ADHD Assessment Process and Cost

ADHD assessments at Ally are performed as a stepwise process.  Payment is due at the time of each appointment for services not covered by insurance.  In an effort to save you both time and money, your provider may advise you against continued testing if they do not feel that it is needed.  You may also discontinue the assessment process at any time if you decide that you don’t want to proceed and continue working with your provider on other mental health concerns.

Step 1: Initial intake evaluation

This is the starting point for every patient we see.  At this appointment, we will discuss your mental health history and any or all diagnoses we feel should be considered.  Occasionally, this process may take more than one appointment.  If the provider feels that you may have ADHD symptoms, you will be sent several screening tests to gather more information.  If not, your provider will explain why they feel that an ADHD diagnosis is less likely than an alternative diagnosis, like anxiety. Cost: typically covered by insurance; $400 if paying out of pocket

Step 2: Completion of Screening Questionnaires

You will be sent a set of screening questionnaires for completion at home.  Some of these ask about ADHD symptoms directly, while others screen for conditions that can closely resemble ADHD to be sure that any alternative or coexisting causes of your symptoms are not overlooked.  These questionnaires are individually brief but cover a wide range of disorders, so don’t feel you have to complete them all at once!  You’ll also answer some questions about your health and childhood development that may give us a better understanding of what other factors may be influencing your overall mental health picture.  Cost: free

Step 3: Comprehensive History and Clinical Review

If your screening questionnaires suggest that we should still be considering an ADHD diagnosis, we move on to the most detailed part of the assessment, where we build a fuller picture of your history.  Often, adults considering whether they may have ADHD struggle in particular with remembering childhood symptoms, so a large part of this step is a comprehensive documentation of your experiences prior to the age of 12.  In addition, we also gather information from people who know you, both in your current life and during your childhood.  We try to request this input from people in multiple areas of your life, since gathering more than one perspective gives us a fuller and more balanced picture than any single account can provide.

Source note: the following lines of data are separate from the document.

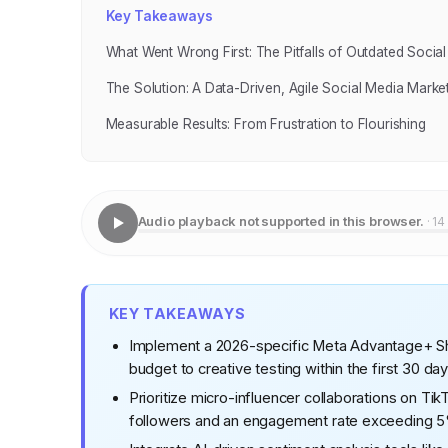
Key Takeaways
What Went Wrong First: The Pitfalls of Outdated Social
The Solution: A Data-Driven, Agile Social Media Mark
Measurable Results: From Frustration to Flourishing
Audio playback not supported in this browser.
· 14
KEY TAKEAWAYS
Implement a 2026-specific Meta Advantage+ Sho
budget to creative testing within the first 30 da
Prioritize micro-influencer collaborations on Ti
followers and an engagement rate exceeding 5% 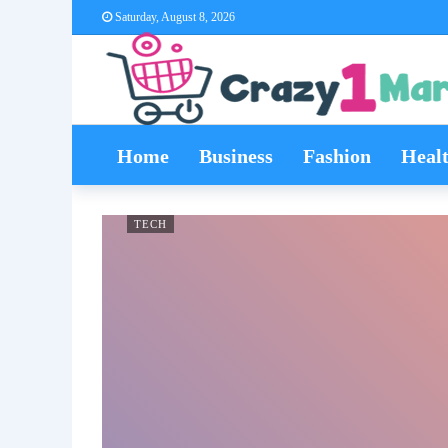
Saturday, August 8, 2026
Home
Business
Fashion
Heal
TECH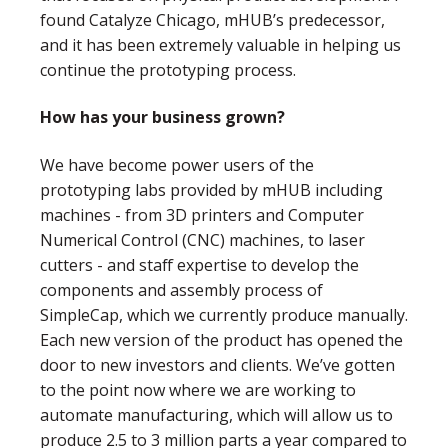
found Catalyze Chicago, mHUB’s predecessor,
and it has been extremely valuable in helping us
continue the prototyping process.
How has your business grown?
We have become power users of the
prototyping labs provided by mHUB including
machines - from 3D printers and Computer
Numerical Control (CNC) machines, to laser
cutters - and staff expertise to develop the
components and assembly process of
SimpleCap, which we currently produce manually.
Each new version of the product has opened the
door to new investors and clients. We’ve gotten
to the point now where we are working to
automate manufacturing, which will allow us to
produce 2.5 to 3 million parts a year compared to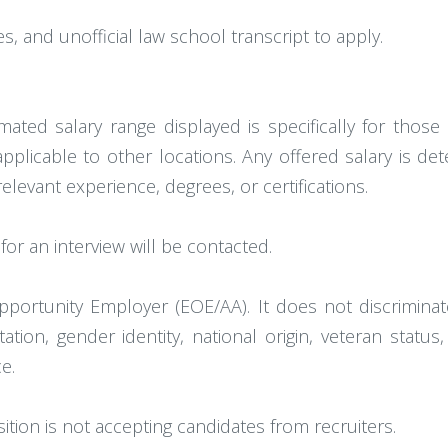
, and unofficial law school transcript to apply.
mated salary range displayed is specifically for thos
 applicable to other locations. Any offered salary is de
relevant experience, degrees, or certifications.
or an interview will be contacted.
portunity Employer (EOE/AA). It does not discrimina
tation, gender identity, national origin, veteran statu
e.
sition is not accepting candidates from recruiters.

Once all this information is gathered, your provider carefully reviews and interprets it as a whole, considering your medical history, questionnaires, and accounts from those who know you. This synthesis is one of the most important parts of the assessment: it is where the separate pieces of information are weighed together and given meaning. This allows your provider to determine whether the overall picture is consistent with ADHD and to best advise whether you would benefit from moving forward to the diagnostic interview. 
Cost: $300 for evaluation and interpretation of all history and collateral information. This is NOT covered by insurance.

Step 4: Diagnostic Interview

If the information gathered so far supports ADHD as a probable diagnosis, the final step is a formal diagnostic interview. For this, we use the DIVA-5, a structured interview that aligns with current diagnostic criteria. It systematically examines each criterion, considering both your current symptoms and your childhood history within a single interview. This is intentional, as it allows another opportunity to establish that ADHD symptoms were present in childhood as well as adulthood.  

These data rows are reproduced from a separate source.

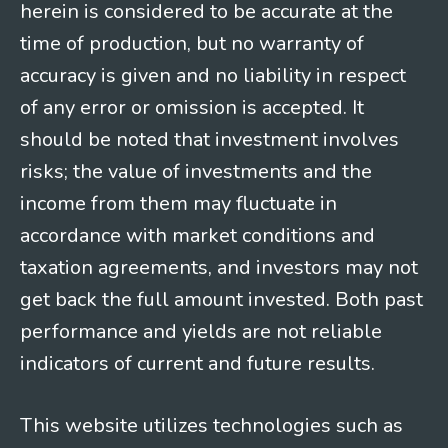
herein is considered to be accurate at the
time of production, but no warranty of
accuracy is given and no liability in respect
of any error or omission is accepted. It
should be noted that investment involves
risks; the value of investments and the
income from them may fluctuate in
accordance with market conditions and
taxation agreements, and investors may not
get back the full amount invested. Both past
performance and yields are not reliable
indicators of current and future results.
This website utilizes technologies such as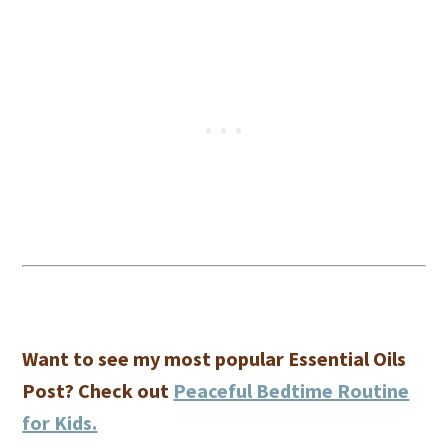
Want to see my most popular Essential Oils
Post? Check out
Peaceful Bedtime Routine
for Kids.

A structured interview like this is thorough, but its conclusions are strongest when corroborated with other, independent information - which is exactly the purpose of all the work done in the preceding steps. Your history, your questionnaires, and the accounts of the people who know you are weighed alongside the interview, so the final diagnosis is based on multiple independent sources rather than a single conversation.

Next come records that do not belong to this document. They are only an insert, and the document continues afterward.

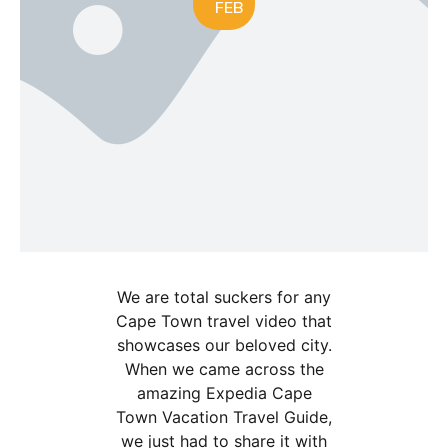
FEB
We are total suckers for any
Cape Town travel video that
showcases our beloved city.
When we came across the
amazing Expedia Cape
Town Vacation Travel Guide,
we just had to share it with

For the same reason, this interview is conducted by a different provider than the one who has guided you through the earlier steps. Bringing in a second clinician adds an independent perspective and helps ensure the diagnosis reflects the evidence itself, rather than any expectation that may have formed along the way.

The interview takes approximately 90 minutes. Afterward, the interviewing provider documents everything discussed and combines it with the rest of your assessment into a final report that explains their findings. 
Cost: $650 for interview, review of all assessment components and historical information, and written report.  This is NOT covered by insurance.